Same here, last year I made up a bunch of floats and I had a pretty good spot to use them. The first check we had 1 rat on every float and not another rat for the rest of the season on the floats, I was catching them in the same series of ponds but just not on the floats.


----------



## David G Duncan (Mar 26, 2000)

Here is a link to a thread about Muskrat Floats.

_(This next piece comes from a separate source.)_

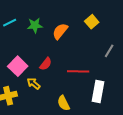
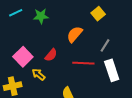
orange semicircle: (60, 31) -> (75, 34), moved
gray line: (109, 51) -> (105, 45), moved
white rectangle: (98, 91) -> (112, 70), moved, turned -30

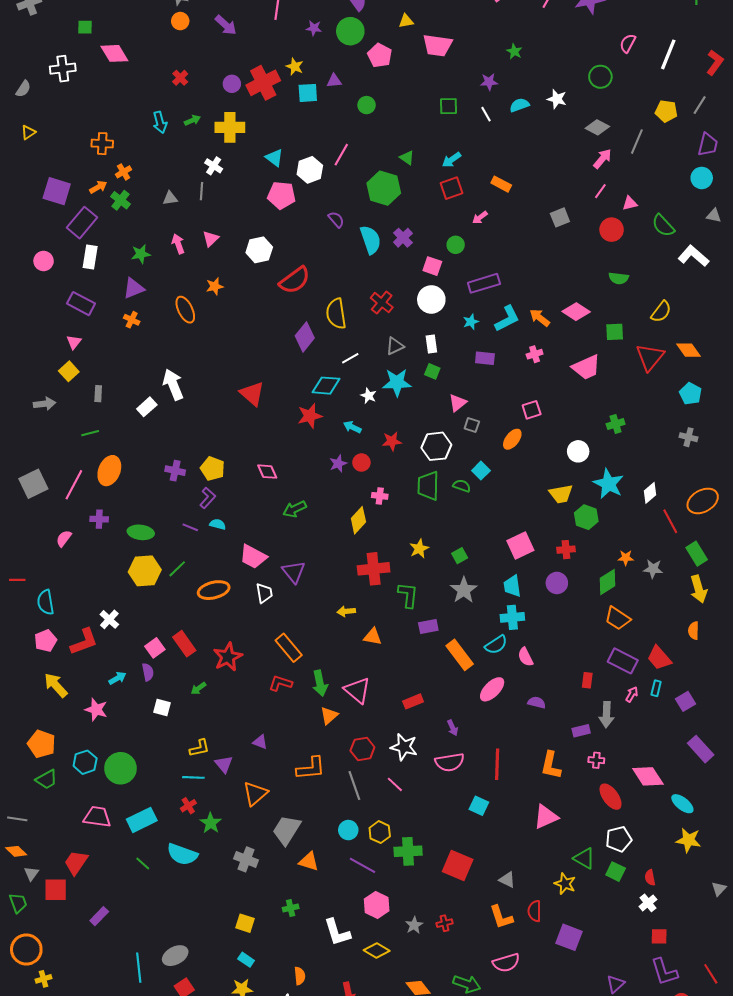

Unfortunately the photos are missing.

http://www.michigan-sportsman.com/forum/showthread.php?t=195358


----------



## muskrat (Oct 21, 2005)

I have been goofing around with several different style's/types for a couple of months. Got some very good info from several person's "Jonathon" from trapper man and I believe "Duncan" here on MS. Not sure who posted the thread and pic's but thank you it has been fun building and making adjustments to them. I have scouted several areas where I believe they will work. Here is on that I use 2 110 conibears with. Tried it out on some open water made some changes with the Styrofoam so that it sits just right. Need to work on the weight balance in case of multiple catch and whether or not I need to add a small entrance step so the muskrat can enter higher up for a better catch. The bottom of the coni's sit right below the water line.
I appreciate all comments positive and negative. I read the reg's but got confused in-regards to the multiple catch traps the metal ones. So if something is wrong PLEASE let me know.
Here is one of several.
I used all scrap wood forgot the measurements but the last picture just shows the styrofoam. Going to use a couple of old broom handles for stabilizers for water rising/lowering and for both sides when a muskrat hopefully enters not to flip the float.


----------



## muskrat (Oct 21, 2005)

I made my sides a couple of inches shorter than the bottom. I bought some screw in stabilizers for the conibears very happy with that purchase.
Matt


----------



## Ranger Ray (Mar 2, 2003)

I used to trap White Lake as a youth using only floats. Used to take 3 ceder posts, run 2 X 4's perpendicular and nail them to the posts in 3 places. I would then whittle out 3 places for #1 long spring traps. Nail the traps to the bottom of the ceder logs and place grass over the traps. I would then hang a apple slice over the trap using a piece of wire. Caught a lot of muskrats that way.


----------



## muskrat (Oct 21, 2005)

Just watched a 3 hour muskrat trapping video. Used a lot of simple float sets. For him at least nothing special. 1/2" thick board with 2" flat strips down the side to help keep the 1/2 coilspring trap from sliding off the side. 3/4" Styrofoam board attached underneath. No bait or lure just covered the traps with weeds or muck right from where the float was set, like an artificial poop location for the rats. Oh the board itself was maybe 18" long. The width was maybe 8-10". That was it. All the floats were no more than I would say 20 ft from the shore. Traps were not covered by any water either. Now the ponds were something else huge dens with a very high rat population I believe it was in S. Dakota. 
Video was called "Trapping Muskrats by the 1,000's". Okay video. Not sure if I would by it again but lesson's were learned. 
Matt


----------